DATA IN THIS EXERCISE START

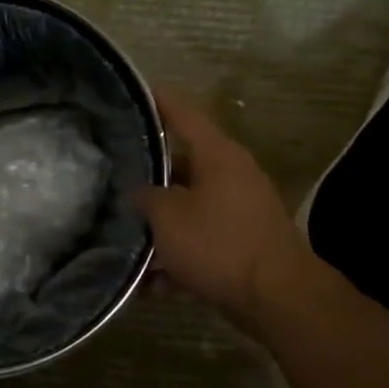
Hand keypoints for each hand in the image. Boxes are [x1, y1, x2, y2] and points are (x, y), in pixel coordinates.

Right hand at [136, 89, 311, 319]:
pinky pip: (199, 240)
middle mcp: (232, 175)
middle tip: (112, 174)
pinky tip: (150, 281)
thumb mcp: (168, 217)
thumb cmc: (218, 243)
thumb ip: (146, 197)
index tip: (135, 90)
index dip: (158, 102)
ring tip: (123, 235)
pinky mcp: (241, 243)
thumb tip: (137, 191)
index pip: (183, 115)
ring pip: (187, 207)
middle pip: (181, 165)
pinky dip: (176, 254)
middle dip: (147, 175)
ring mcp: (239, 210)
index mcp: (218, 155)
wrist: (276, 297)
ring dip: (159, 223)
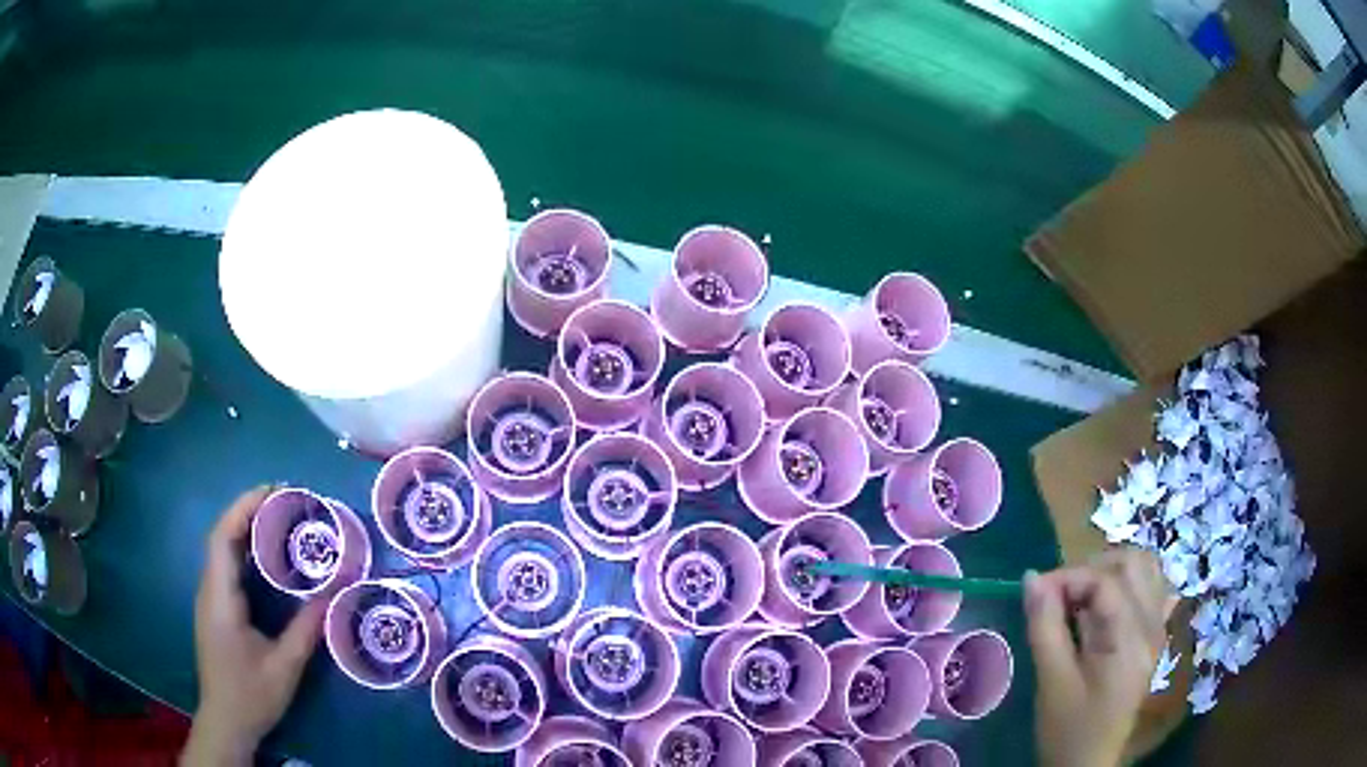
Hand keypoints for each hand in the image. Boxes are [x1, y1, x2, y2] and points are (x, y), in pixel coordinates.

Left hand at [182, 486, 326, 766]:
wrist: (226, 721)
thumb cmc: (251, 695)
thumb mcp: (284, 668)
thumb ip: (306, 631)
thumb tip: (333, 595)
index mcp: (220, 598)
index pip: (223, 538)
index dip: (244, 508)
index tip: (274, 492)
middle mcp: (209, 590)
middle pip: (221, 537)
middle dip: (248, 511)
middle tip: (284, 502)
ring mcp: (210, 598)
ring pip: (221, 550)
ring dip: (245, 528)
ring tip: (279, 520)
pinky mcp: (215, 608)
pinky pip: (226, 567)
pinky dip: (243, 549)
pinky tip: (265, 556)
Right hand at [1025, 549, 1175, 766]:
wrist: (1087, 764)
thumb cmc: (1067, 729)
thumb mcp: (1051, 682)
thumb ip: (1045, 626)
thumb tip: (1032, 578)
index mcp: (1131, 639)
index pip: (1106, 581)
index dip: (1068, 577)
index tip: (1035, 593)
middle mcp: (1153, 626)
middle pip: (1133, 563)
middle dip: (1091, 568)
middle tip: (1058, 596)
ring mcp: (1157, 631)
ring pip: (1146, 571)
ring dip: (1111, 573)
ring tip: (1079, 598)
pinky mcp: (1152, 639)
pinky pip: (1152, 592)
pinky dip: (1129, 586)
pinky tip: (1109, 605)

DATA IN THIS EXERCISE END

PROBLEM TO SOLVE:
Could you repeat exactly the lines from the first one of the records above through the line containing "pinky dip: (176, 254)", leaving out any pictures?

YOUR RESPONSE:
Hand keypoints for each hand in the image. Boxes are [x1, y1, x2, y2] and points are (x, y), in pixel coordinates.

Right hand at [136, 89, 311, 319]:
pinky pip: (199, 240)
middle mcp: (232, 175)
middle tip: (112, 174)
pinky tip: (150, 281)
thumb mcp: (168, 217)
thumb cmc: (218, 243)
thumb ip: (146, 197)
index tip: (135, 90)
index dip: (158, 102)
ring tip: (123, 235)
pinky mcp: (241, 243)
thumb tip: (137, 191)
index pip: (183, 115)
ring pip: (187, 207)
middle pip: (181, 165)
pinky dip: (176, 254)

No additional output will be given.